╭─ RECORDS TO USE

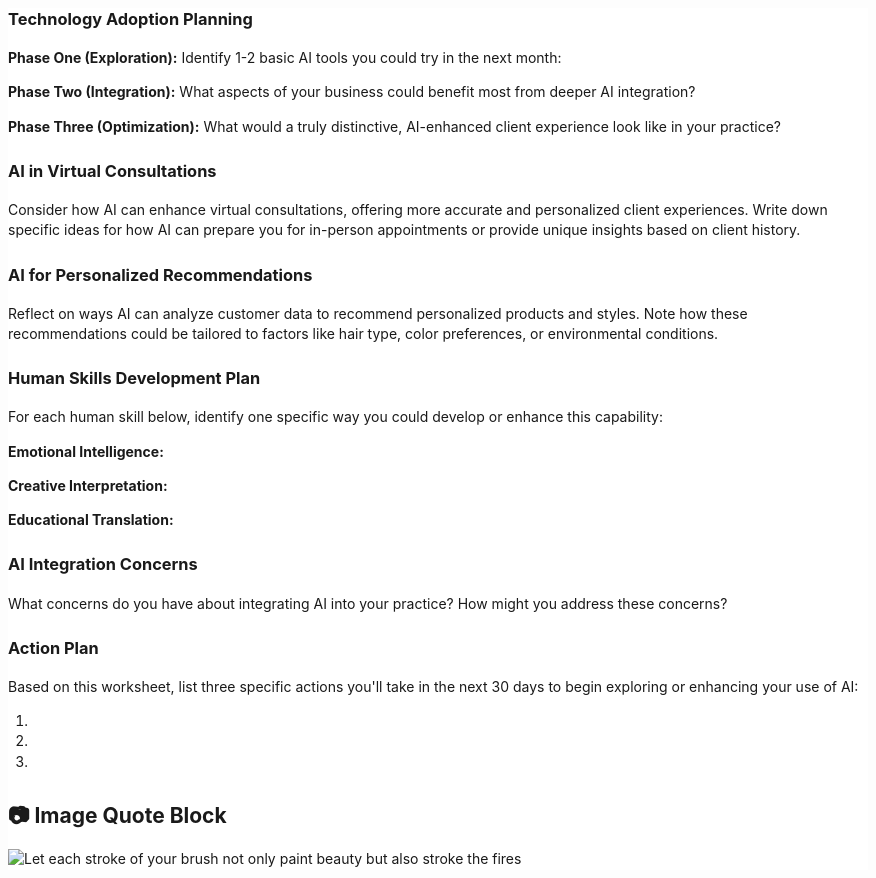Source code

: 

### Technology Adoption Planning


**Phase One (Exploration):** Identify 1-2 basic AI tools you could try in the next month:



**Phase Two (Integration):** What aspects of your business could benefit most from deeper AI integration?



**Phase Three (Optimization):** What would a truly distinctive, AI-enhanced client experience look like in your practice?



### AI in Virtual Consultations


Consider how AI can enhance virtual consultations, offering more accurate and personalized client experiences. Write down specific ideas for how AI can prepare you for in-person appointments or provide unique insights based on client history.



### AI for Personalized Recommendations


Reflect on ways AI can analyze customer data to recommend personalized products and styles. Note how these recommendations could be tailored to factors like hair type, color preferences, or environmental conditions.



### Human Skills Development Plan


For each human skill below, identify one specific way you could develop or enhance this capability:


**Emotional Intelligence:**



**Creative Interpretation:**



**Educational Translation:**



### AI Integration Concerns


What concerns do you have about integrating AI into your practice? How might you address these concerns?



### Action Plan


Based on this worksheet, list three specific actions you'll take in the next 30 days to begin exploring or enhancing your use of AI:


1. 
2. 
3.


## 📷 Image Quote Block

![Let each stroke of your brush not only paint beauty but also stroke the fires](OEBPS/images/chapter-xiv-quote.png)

╰─
╭─ RECORDS TO USE

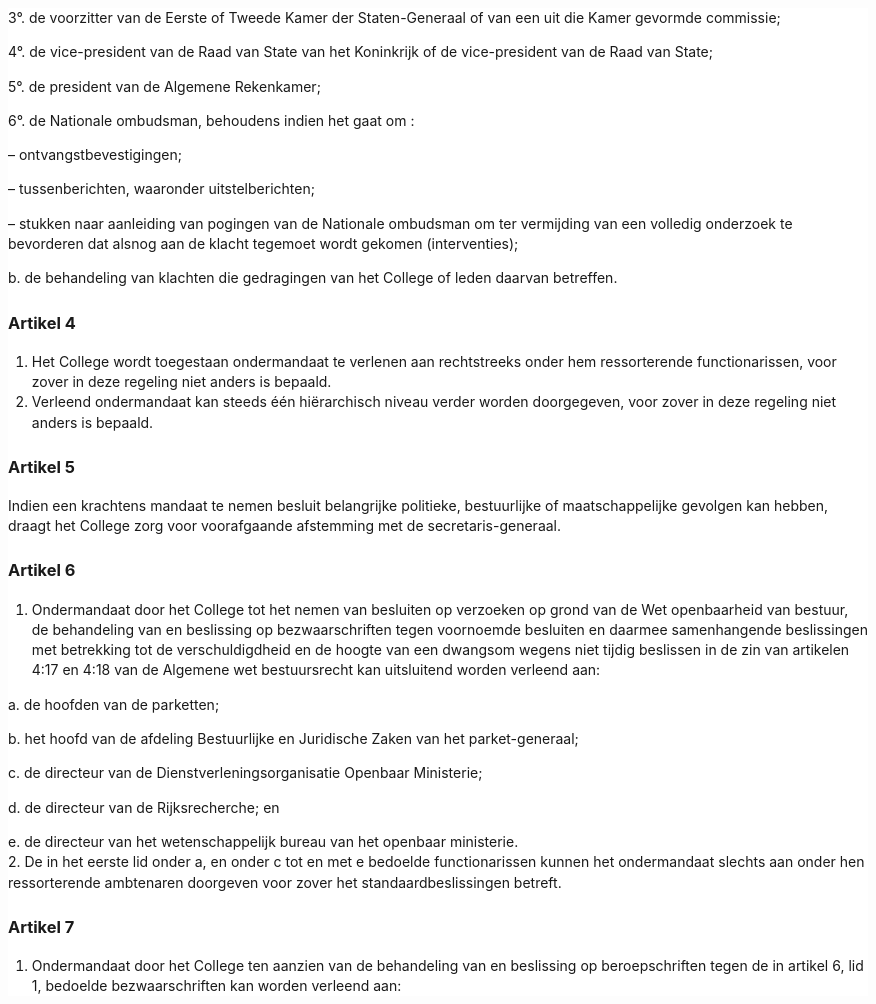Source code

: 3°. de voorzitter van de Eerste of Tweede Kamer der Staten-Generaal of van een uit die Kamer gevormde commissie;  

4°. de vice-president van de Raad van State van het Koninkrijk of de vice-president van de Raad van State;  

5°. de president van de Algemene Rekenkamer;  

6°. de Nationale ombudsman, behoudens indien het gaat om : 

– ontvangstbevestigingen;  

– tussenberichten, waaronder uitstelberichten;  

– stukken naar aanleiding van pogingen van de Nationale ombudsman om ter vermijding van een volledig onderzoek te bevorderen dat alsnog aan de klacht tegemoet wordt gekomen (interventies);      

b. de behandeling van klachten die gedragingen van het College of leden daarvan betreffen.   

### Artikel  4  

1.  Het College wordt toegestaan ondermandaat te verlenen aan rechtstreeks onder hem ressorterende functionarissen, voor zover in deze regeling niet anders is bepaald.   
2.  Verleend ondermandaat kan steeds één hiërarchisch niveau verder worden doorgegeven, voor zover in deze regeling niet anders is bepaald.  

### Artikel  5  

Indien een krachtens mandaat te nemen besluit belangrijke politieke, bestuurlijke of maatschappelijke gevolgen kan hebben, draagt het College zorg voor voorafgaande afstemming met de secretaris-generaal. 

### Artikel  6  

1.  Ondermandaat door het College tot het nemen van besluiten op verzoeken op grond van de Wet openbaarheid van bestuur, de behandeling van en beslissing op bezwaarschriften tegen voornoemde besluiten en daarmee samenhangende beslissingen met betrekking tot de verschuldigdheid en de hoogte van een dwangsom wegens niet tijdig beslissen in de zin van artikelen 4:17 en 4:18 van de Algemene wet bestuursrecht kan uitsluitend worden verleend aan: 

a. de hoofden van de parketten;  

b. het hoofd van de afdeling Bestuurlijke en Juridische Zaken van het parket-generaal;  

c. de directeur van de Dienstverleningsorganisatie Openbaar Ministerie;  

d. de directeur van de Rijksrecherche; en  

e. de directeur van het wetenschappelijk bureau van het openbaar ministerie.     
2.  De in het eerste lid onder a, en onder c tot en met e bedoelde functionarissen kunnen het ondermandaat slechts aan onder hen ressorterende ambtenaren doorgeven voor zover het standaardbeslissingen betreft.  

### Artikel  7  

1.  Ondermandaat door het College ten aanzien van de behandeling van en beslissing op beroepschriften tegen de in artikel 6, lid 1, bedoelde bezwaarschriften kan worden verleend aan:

╰─

**TASK STATEMENT**
Here the job is to set down exactly the lines of the material above that fall between the one with "## 📷 Image Quote Block" and the one with "stroke the fires](OEBPS/images/chapter-xiv-quote.png)", inclusive, and nothing beyond them.

**SOLUTION BELOW**
## 📷 Image Quote Block

![Let each stroke of your brush not only paint beauty but also stroke the fires](OEBPS/images/chapter-xiv-quote.png)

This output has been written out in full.